Luna stood alone in the clearing for a long time, touching her swollen lips and wondering what the hell she had just done.
Back at the compound, Elias was waiting.
She could smell his agitation before she even reached the lodge. When she stepped inside, he was pacing in front of the fire, still naked from the shift, muscles tense.
“Well?” he demanded. “What did the bloodsucker want this time?”
Luna met his gaze steadily. “To arrange a meeting. Tomorrow. Neutral ground.”
Elias stopped pacing. “You’re actually going?”
“I have to. For the pack.”
He crossed the room in two strides, stopping just short of touching her. “Luna, please. You don’t know what they’re capable of. What he’s capable of.”

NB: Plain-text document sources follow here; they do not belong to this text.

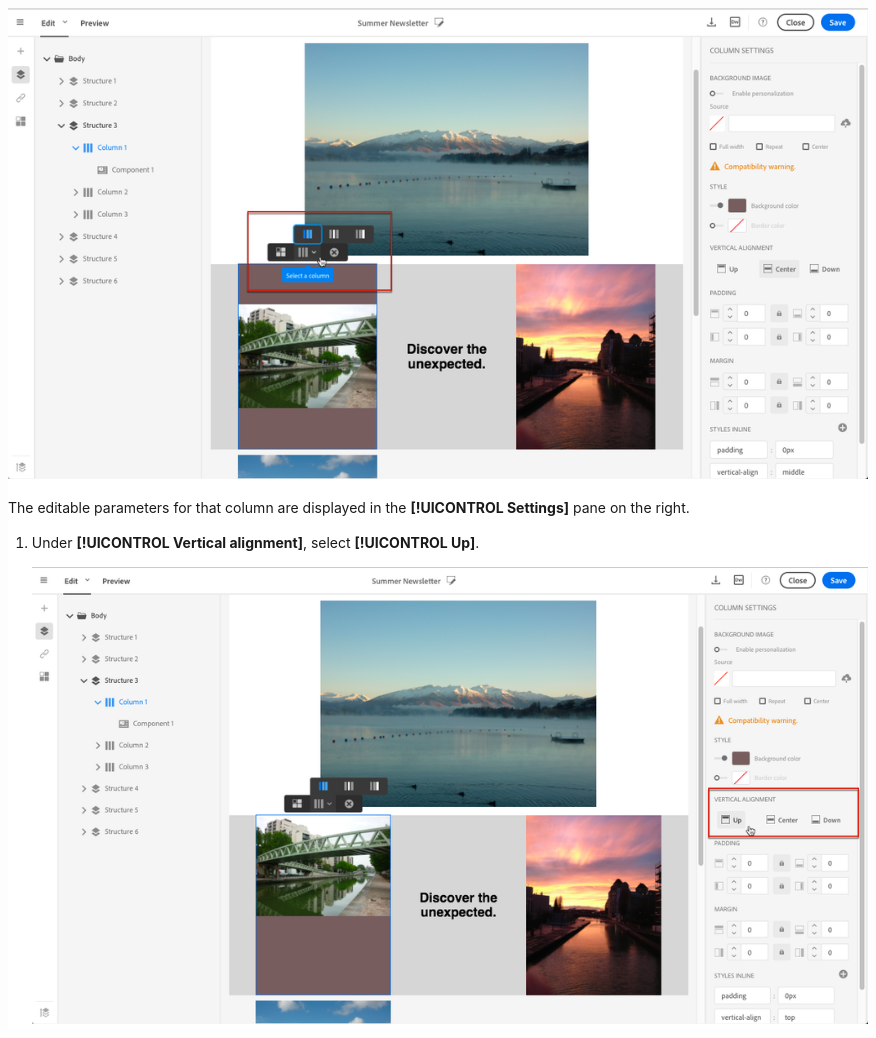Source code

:    ![](assets/des_selecting_column.png)

   The editable parameters for that column are displayed in the **[!UICONTROL Settings]** pane on the right.

1. Under **[!UICONTROL Vertical alignment]**, select **[!UICONTROL Up]**.

   ![](assets/des_vertical_alignment.png)
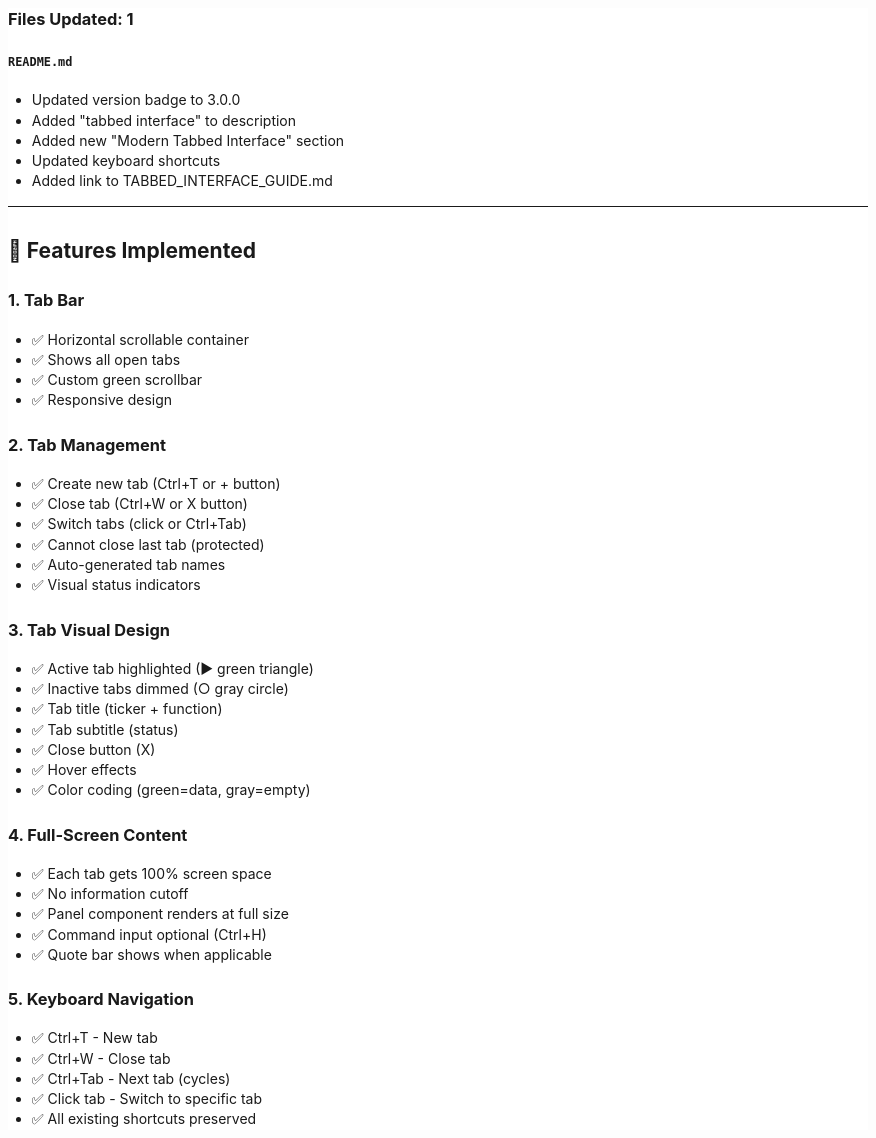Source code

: ### Files Updated: 1

#### `README.md`
- Updated version badge to 3.0.0
- Added "tabbed interface" to description
- Added new "Modern Tabbed Interface" section
- Updated keyboard shortcuts
- Added link to TABBED_INTERFACE_GUIDE.md

---

## 🚀 Features Implemented

### 1. Tab Bar
- ✅ Horizontal scrollable container
- ✅ Shows all open tabs
- ✅ Custom green scrollbar
- ✅ Responsive design

### 2. Tab Management
- ✅ Create new tab (Ctrl+T or + button)
- ✅ Close tab (Ctrl+W or X button)
- ✅ Switch tabs (click or Ctrl+Tab)
- ✅ Cannot close last tab (protected)
- ✅ Auto-generated tab names
- ✅ Visual status indicators

### 3. Tab Visual Design
- ✅ Active tab highlighted (▶ green triangle)
- ✅ Inactive tabs dimmed (○ gray circle)
- ✅ Tab title (ticker + function)
- ✅ Tab subtitle (status)
- ✅ Close button (X)
- ✅ Hover effects
- ✅ Color coding (green=data, gray=empty)

### 4. Full-Screen Content
- ✅ Each tab gets 100% screen space
- ✅ No information cutoff
- ✅ Panel component renders at full size
- ✅ Command input optional (Ctrl+H)
- ✅ Quote bar shows when applicable

### 5. Keyboard Navigation
- ✅ Ctrl+T - New tab
- ✅ Ctrl+W - Close tab
- ✅ Ctrl+Tab - Next tab (cycles)
- ✅ Click tab - Switch to specific tab
- ✅ All existing shortcuts preserved
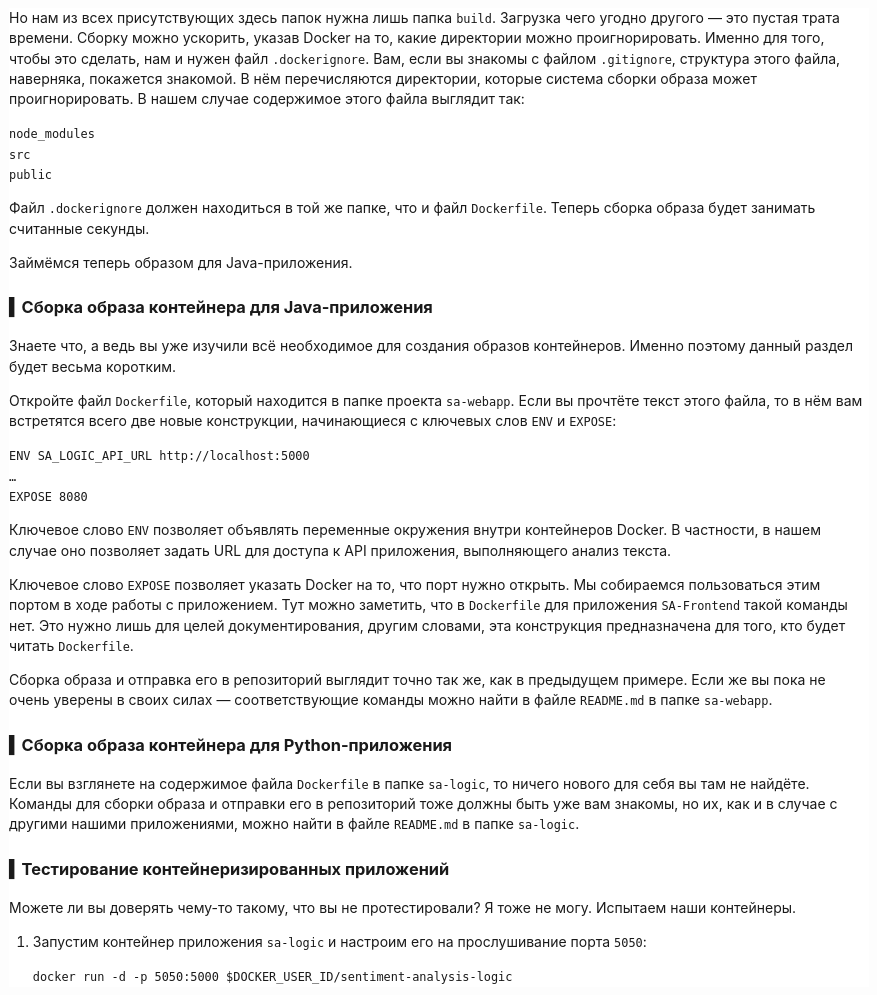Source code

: Но нам из всех присутствующих здесь папок нужна лишь папка `build`. Загрузка чего угодно другого — это пустая трата времени. Сборку можно ускорить, указав Docker на то, какие директории можно проигнорировать. Именно для того, чтобы это сделать, нам и нужен файл `.dockerignore`. Вам, если вы знакомы с файлом `.gitignore`, структура этого файла, наверняка, покажется знакомой. В нём перечисляются директории, которые система сборки образа может проигнорировать. В нашем случае содержимое этого файла выглядит так:

    node_modules
    src
    public

Файл `.dockerignore` должен находиться в той же папке, что и файл `Dockerfile`. Теперь сборка образа будет занимать считанные секунды.

Займёмся теперь образом для Java-приложения.

### ▍Сборка образа контейнера для Java-приложения

Знаете что, а ведь вы уже изучили всё необходимое для создания образов контейнеров. Именно поэтому данный раздел будет весьма коротким.

Откройте файл `Dockerfile`, который находится в папке проекта `sa-webapp`. Если вы прочтёте текст этого файла, то в нём вам встретятся всего две новые конструкции, начинающиеся с ключевых слов `ENV` и `EXPOSE`:

    ENV SA_LOGIC_API_URL http://localhost:5000
    …
    EXPOSE 8080

Ключевое слово `ENV` позволяет объявлять переменные окружения внутри контейнеров Docker. В частности, в нашем случае оно позволяет задать URL для доступа к API приложения, выполняющего анализ текста.

Ключевое слово `EXPOSE` позволяет указать Docker на то, что порт нужно открыть. Мы собираемся пользоваться этим портом в ходе работы с приложением. Тут можно заметить, что в `Dockerfile` для приложения `SA-Frontend` такой команды нет. Это нужно лишь для целей документирования, другим словами, эта конструкция предназначена для того, кто будет читать `Dockerfile`.

Сборка образа и отправка его в репозиторий выглядит точно так же, как в предыдущем примере. Если же вы пока не очень уверены в своих силах — соответствующие команды можно найти в файле `README.md` в папке `sa-webapp`.

### ▍Сборка образа контейнера для Python-приложения

Если вы взглянете на содержимое файла `Dockerfile` в папке `sa-logic`, то ничего нового для себя вы там не найдёте. Команды для сборки образа и отправки его в репозиторий тоже должны быть уже вам знакомы, но их, как и в случае с другими нашими приложениями, можно найти в файле `README.md` в папке `sa-logic`.

### ▍Тестирование контейнеризированных приложений

Можете ли вы доверять чему-то такому, что вы не протестировали? Я тоже не могу. Испытаем наши контейнеры.

1.  Запустим контейнер приложения `sa-logic` и настроим его на прослушивание порта `5050`:
    
        docker run -d -p 5050:5000 $DOCKER_USER_ID/sentiment-analysis-logic
    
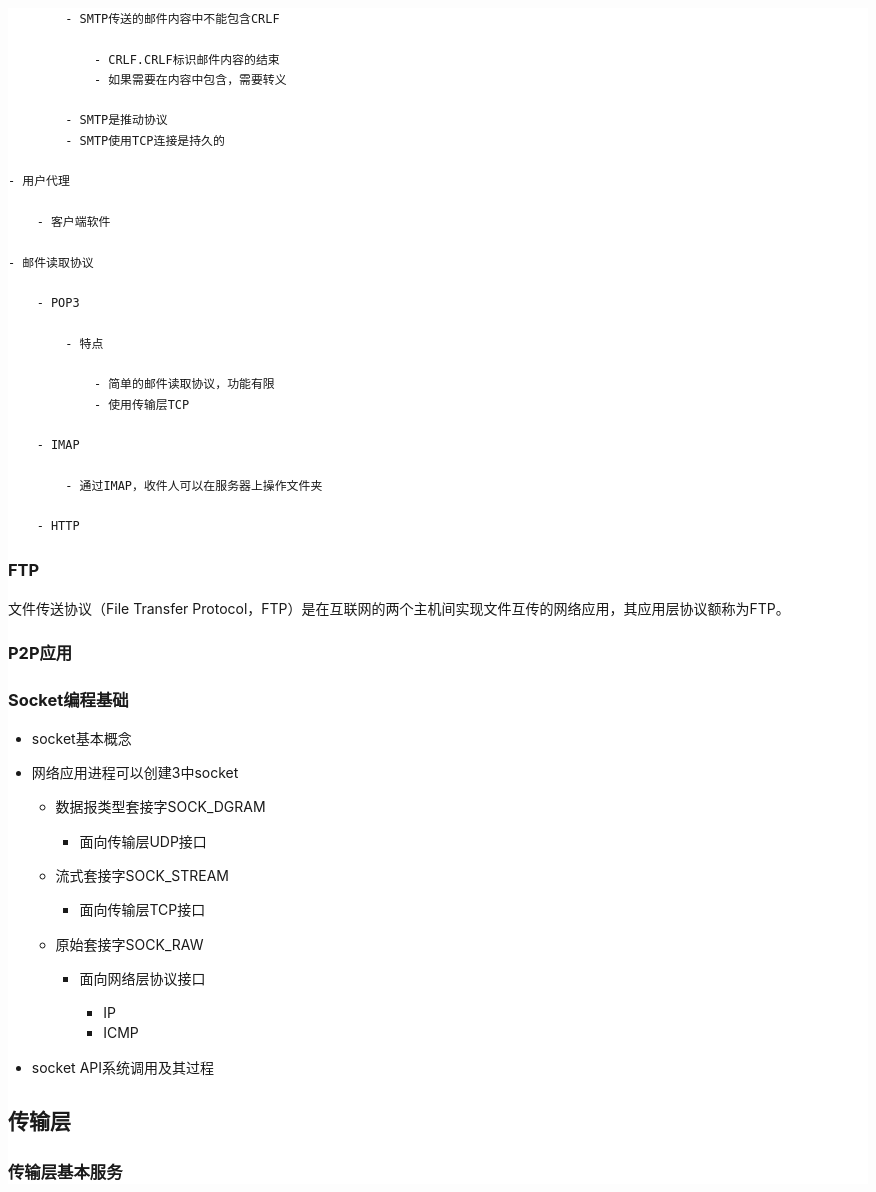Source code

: 			- SMTP传送的邮件内容中不能包含CRLF

				- CRLF.CRLF标识邮件内容的结束
				- 如果需要在内容中包含，需要转义

			- SMTP是推动协议
			- SMTP使用TCP连接是持久的

	- 用户代理

		- 客户端软件

	- 邮件读取协议

		- POP3

			- 特点

				- 简单的邮件读取协议，功能有限
				- 使用传输层TCP

		- IMAP

			- 通过IMAP，收件人可以在服务器上操作文件夹

		- HTTP

### FTP

文件传送协议（File Transfer Protocol，FTP）是在互联网的两个主机间实现文件互传的网络应用，其应用层协议额称为FTP。

### P2P应用

### Socket编程基础

- socket基本概念
- 网络应用进程可以创建3中socket

	- 数据报类型套接字SOCK_DGRAM

		- 面向传输层UDP接口

	- 流式套接字SOCK_STREAM

		- 面向传输层TCP接口

	- 原始套接字SOCK_RAW

		- 面向网络层协议接口

			- IP
			- ICMP

- socket API系统调用及其过程

## 传输层

### 传输层基本服务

I think I’m starting to, she thought, but didn’t say it aloud.
Instead she placed a hand on Elias’s arm—gentle, reassuring, the way she always had when they were younger and he’d needed comfort.
“I’ll be careful,” she promised. “But if there’s even a chance this prophecy is real, we can’t ignore it. None of us.”
Elias searched her face, and whatever he saw there made his shoulders slump.
“Just… don’t go alone,” he said finally.
“I have to,” she replied. “For now.”
Across the city, in the shadowed halls of Nightshade Manor, Victoria stood before a circle of the clan’s most loyal elders and smiled a smile that promised bloodshed.
“Our lord has forgotten what it means to be vampire,” she said softly. “It’s time we reminded him.”
The eclipse was coming.
And war, it seemed, was coming with it.